■ **PROBLEM TO WORK ON**
Continue the article on SAP and the personalized consumer journey, picking up right after its last sentence.

■ **SELECTED PASSAGE**
Along the Evolving Consumer Journey, Shoppers Want to Be Seen

SAP is making a number of Industries and Customer Experience (CX) announcements this week at the SAP Sapphire 2023 event. SAP Recommerce from SAP Commerce Cloud helps customers fuel business and improve sustainability, SAP CX industry accelerators boost customer experiences and offer personalized customer engagement with an SAP Digital Assistant.

The way Robin Barrett Wilson, Industry executive advisor of fashion at SAP, is thinking about everything right now, she told WWD, is all focused on the consumer. Brands are consumer-focused, considering how much behavior has changed in the wake of a pandemic and how to meet expectations.

More from WWD

Consumers, she said, want to be seen. “They are looking for a trusted brand to work with, they want to be sure where their products are being made is responsibly sourced, that products are being made by people who are paid a fair wage.” But they also want convenience, and stores have to be sure they have a product available when a customer wants it.

While supply chain challenges are still very much an issue for companies, consumer behaviors have altered to adapt. And it all leads to, Wilson said, a personal experience being very personalized. According to SAP’s research, 76 percent of customers expect consistent interactions across all parts of a brand.

Consumers want everything to be efficient and personalized. “When fashion brands are thinking about that, they’re thinking about putting the customer at the center of everything they do,” said Wilson. While marketing and buying teams in the past would collaborate to tailor to find the customer, things have shifted. “It’s really the other way around. We know what the customers want, we know how they want to be treated and so now how do we tailor what we do for them?”

Importantly, part of creating a personalized experience today is considering AI and machine learning. SAP’s latest offering, SAP’s Digital Assistant, currently in alpha stage, integrated with SAP Start, uses generative AI to give sellers and support teams holistic insights, create recommendations, and automatically generate content to personalize customer experiences.

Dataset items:

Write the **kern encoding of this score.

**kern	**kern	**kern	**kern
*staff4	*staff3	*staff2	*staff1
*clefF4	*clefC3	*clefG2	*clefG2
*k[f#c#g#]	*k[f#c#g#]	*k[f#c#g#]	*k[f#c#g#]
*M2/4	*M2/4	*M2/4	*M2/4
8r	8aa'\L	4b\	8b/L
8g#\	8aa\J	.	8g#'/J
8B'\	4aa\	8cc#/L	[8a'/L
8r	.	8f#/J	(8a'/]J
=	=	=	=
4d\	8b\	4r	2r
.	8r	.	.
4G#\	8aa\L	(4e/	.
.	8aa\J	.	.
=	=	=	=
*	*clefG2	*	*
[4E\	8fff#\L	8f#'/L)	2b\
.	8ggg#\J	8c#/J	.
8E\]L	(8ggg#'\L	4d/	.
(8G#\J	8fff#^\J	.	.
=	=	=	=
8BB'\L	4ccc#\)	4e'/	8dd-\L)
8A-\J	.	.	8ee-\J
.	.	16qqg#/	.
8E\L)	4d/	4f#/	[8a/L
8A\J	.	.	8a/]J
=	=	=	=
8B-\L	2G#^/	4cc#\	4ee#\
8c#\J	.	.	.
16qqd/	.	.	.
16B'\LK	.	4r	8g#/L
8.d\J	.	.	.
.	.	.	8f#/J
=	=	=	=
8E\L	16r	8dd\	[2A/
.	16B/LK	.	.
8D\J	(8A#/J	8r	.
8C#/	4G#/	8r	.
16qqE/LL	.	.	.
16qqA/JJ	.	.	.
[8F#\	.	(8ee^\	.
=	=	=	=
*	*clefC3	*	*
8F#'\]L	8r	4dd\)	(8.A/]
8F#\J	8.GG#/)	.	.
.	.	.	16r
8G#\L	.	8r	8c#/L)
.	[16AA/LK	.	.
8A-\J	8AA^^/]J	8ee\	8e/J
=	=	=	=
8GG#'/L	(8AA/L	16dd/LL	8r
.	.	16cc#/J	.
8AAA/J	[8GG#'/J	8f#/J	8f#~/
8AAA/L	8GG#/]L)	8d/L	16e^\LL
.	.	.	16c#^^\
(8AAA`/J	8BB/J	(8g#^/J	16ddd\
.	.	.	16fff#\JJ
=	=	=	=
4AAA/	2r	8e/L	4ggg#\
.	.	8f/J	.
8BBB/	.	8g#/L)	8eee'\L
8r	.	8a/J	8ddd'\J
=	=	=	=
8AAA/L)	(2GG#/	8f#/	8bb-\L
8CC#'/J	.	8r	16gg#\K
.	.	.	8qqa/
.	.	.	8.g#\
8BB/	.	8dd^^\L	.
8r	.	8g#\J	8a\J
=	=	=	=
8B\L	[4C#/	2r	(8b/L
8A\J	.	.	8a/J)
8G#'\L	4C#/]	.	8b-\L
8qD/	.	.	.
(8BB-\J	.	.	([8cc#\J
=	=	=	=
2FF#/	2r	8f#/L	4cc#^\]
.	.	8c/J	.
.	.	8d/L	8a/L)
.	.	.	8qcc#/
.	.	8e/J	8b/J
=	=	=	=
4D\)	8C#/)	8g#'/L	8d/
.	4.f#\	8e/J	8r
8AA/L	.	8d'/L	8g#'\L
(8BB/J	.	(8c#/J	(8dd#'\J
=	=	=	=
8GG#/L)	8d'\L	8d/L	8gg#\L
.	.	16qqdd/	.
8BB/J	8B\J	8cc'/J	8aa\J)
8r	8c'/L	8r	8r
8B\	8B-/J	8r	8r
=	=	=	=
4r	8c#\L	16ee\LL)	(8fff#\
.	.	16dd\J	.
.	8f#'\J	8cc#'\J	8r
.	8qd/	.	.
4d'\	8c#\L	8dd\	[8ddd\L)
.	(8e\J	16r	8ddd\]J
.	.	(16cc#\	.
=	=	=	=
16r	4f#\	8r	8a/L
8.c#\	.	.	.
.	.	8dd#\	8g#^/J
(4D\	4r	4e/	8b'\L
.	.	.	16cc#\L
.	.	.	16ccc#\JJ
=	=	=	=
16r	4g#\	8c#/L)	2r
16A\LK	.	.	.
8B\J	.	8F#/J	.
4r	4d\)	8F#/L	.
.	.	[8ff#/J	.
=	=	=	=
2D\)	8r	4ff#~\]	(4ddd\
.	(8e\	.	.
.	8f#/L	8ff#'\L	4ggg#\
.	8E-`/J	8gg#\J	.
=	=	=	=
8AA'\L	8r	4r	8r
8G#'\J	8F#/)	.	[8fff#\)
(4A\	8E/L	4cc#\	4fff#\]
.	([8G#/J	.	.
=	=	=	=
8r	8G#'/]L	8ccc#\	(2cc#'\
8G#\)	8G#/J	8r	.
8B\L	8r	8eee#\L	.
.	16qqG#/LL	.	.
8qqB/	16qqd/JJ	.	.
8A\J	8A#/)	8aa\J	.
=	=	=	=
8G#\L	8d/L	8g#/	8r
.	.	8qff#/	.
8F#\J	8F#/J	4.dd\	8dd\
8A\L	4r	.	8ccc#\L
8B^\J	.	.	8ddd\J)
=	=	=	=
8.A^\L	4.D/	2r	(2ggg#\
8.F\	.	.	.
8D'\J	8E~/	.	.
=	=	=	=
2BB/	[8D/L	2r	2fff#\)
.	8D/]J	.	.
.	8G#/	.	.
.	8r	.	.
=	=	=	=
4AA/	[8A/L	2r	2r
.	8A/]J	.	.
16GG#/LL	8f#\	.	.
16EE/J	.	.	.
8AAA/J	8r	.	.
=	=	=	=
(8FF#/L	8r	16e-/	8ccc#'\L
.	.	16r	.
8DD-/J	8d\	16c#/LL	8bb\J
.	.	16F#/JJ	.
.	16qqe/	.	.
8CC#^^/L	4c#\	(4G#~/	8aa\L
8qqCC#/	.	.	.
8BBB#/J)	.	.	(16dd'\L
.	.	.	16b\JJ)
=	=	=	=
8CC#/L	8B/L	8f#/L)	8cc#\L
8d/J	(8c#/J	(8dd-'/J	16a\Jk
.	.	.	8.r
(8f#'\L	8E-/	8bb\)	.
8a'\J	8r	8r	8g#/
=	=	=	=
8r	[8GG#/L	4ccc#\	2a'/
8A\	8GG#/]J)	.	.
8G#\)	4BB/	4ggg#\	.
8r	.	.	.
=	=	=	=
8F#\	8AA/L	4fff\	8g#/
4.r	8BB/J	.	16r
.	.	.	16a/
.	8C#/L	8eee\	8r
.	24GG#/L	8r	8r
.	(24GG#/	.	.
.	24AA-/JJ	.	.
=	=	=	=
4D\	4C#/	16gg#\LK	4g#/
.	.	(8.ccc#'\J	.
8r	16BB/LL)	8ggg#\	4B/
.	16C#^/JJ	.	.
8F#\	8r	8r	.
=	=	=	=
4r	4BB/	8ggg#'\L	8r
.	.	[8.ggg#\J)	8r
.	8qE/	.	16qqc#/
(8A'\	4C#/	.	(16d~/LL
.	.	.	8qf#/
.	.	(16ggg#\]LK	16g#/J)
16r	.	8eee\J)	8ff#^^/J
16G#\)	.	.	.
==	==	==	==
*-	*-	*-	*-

■ **ANSWER BOX**
AI is certainly the hot topic of conversation today and while Wilson said it’s important to discuss, brands need to understand how to put some guardrails around it and monitor it from using chat for customer service to using future predicting capabilities.

“You don’t want to run off and do its own thing,” said Wilson. “We know this with ChatGPT. We don’t want to be serving up content to our customer that’s either not relevant or not true. [And that] goes back to trust and personalization. If our fashion customers are going to use AI, brands need to put guardrails in place and be sure that the data that’s coming out and being generated is relevant and true not only to the brands but also the customer, so they feel that the brand is trustworthy.”

While not quite table stakes yet, AI does hold an exciting possibility for brands who are technology advanced and, importantly, it all comes back to the consumer experience. The data is there, and now as the industry enters the new generation with AI and machine learning underneath it, it’s embedded into the solutions, said Wilson, and brands who have that will better refine interactions with customers for success.

Notably, SAP’s CX industry accelerators within retail, announced this week from SAP Customer Experience and available in the fourth quarter of 2023, are the first step in SAP’s recently announced industry-focused strategy for CX and will serve as a core part of future solution functionality. The industry-focused accelerators promise to deliver powerful analytics and intelligence that help businesses build consistent, meaningful customer experiences.